Están los que, en su condición privilegiada de judíos, gozan de todos los derechos, y otros, que en muchos casos no merecen sino el mero reconocimiento de “residentes” a quienes todo lo más se tolera.

Después del último alto el fuego entre Israel y Gaza, el presidente de EEUU, Joe Biden, se ha referido al derecho de los palestinos a su propio Estado como única solución.

Habría otra: la de un Estado único donde vivieran en difícil armonía ambas comunidades – la judía y la palestina-, pero eso significaría el fin de la actual política de apartheid, algo a lo que Israel, aunque sólo fuese por la demografía, no parece dispuesto.

Si la única solución viable es pues la creación siempre prometida y nunca cumplida de un nuevo Estado palestino, sólo Washington podría forzar a Israel a ese reconocimiento.
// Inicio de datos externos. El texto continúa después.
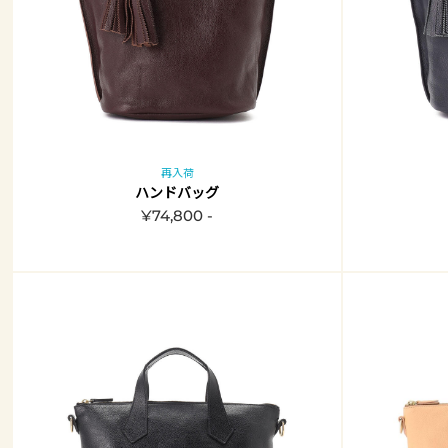
再入荷
ハンドバッグ
¥74,800 -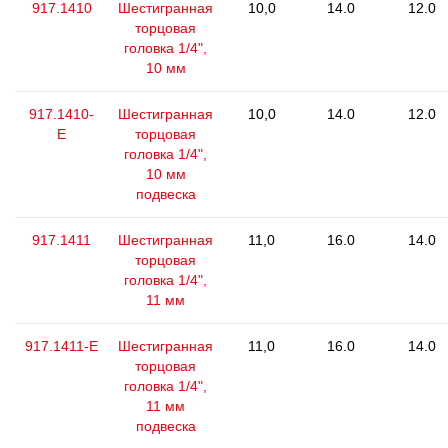
917.1410
Шестигранная
10,0
14.0
12.0
торцовая
головка 1/4",
10 мм
917.1410-
Шестигранная
10,0
14.0
12.0
E
торцовая
головка 1/4",
10 мм
подвеска
917.1411
Шестигранная
11,0
16.0
14.0
торцовая
головка 1/4",
11 мм
917.1411-E
Шестигранная
11,0
16.0
14.0
торцовая
головка 1/4",
11 мм
подвеска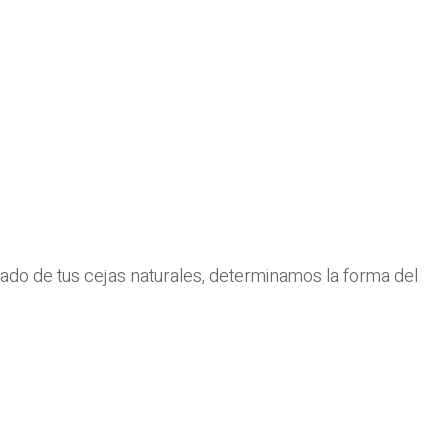
tado de tus cejas naturales, determinamos la forma del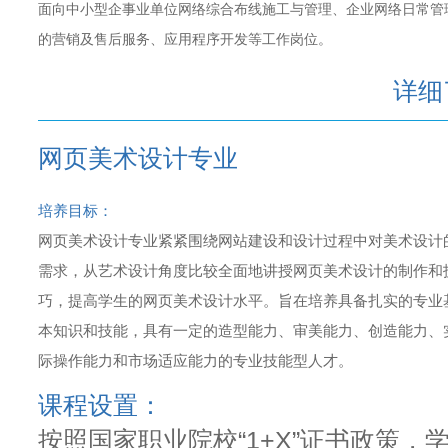
面向中小型企事业单位网络综合布线施工与管理、企业网络日常管
的营销及售后服务、应用程序开发等工作岗位。
详细
网页美术设计专业
培养目标：
网页美术设计专业紧紧围绕网站建设和设计过程中对美术设计
需求，从艺术设计角度比较全面地讲授网页美术设计的制作和
巧，提高学生的网页美术设计水平。旨在培养具备扎实的专业
本知识和技能，具有一定的造型能力、审美能力、创造能力、
际操作能力和市场适应能力的专业技能型人才。
课程设置：
按照国家职业院校“1+X”证书政策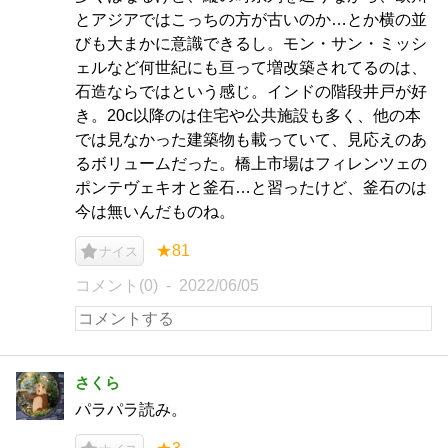
とアジアではこっちの方が古いのか…とか横の並
びも大まかに意識できるし。モン・サン・ミッシ
ェルなど何世紀にも亘って増改築されてるのは、
石造ならではという感じ。インドの階段井戸が好
き。20c以降のは住宅や公共施設も多く、他の本
では見なかった建築物も載っていて、見応えのあ
るボリュームだった。橋上市場はフィレンツェの
ポンテヴェキオと釜石…と習ったけど、釜石のは
今は無いんだものね。
★81
ナイス
コメント(0)
2022/06/05
さくら
パラパラ読み。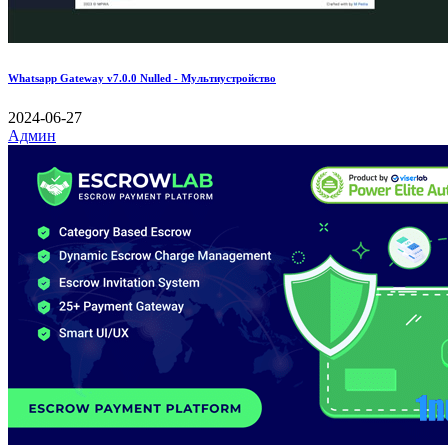
Whatsapp Gateway v7.0.0 Nulled - Мультиустройство
2024-06-27
Админ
El problema es si existe realmente tal voluntad, si no son además ya demasiados los hechos consumados como para que resulte viable y si sólo se trata de seguir ganando tiempo mientras continúa la ocupación.

Es cierto que con lo sucedido en Gaza, los palestinos de Israel y la Cisjordania ocupada parecen haber perdido de pronto el miedo a solidarizarse con sus hermanos de la franja y ha surgido un sentimiento de unidad frente al opresor común.

Pero ¿será eso también suficiente para mantener viva la llama de su reivindicación nacional?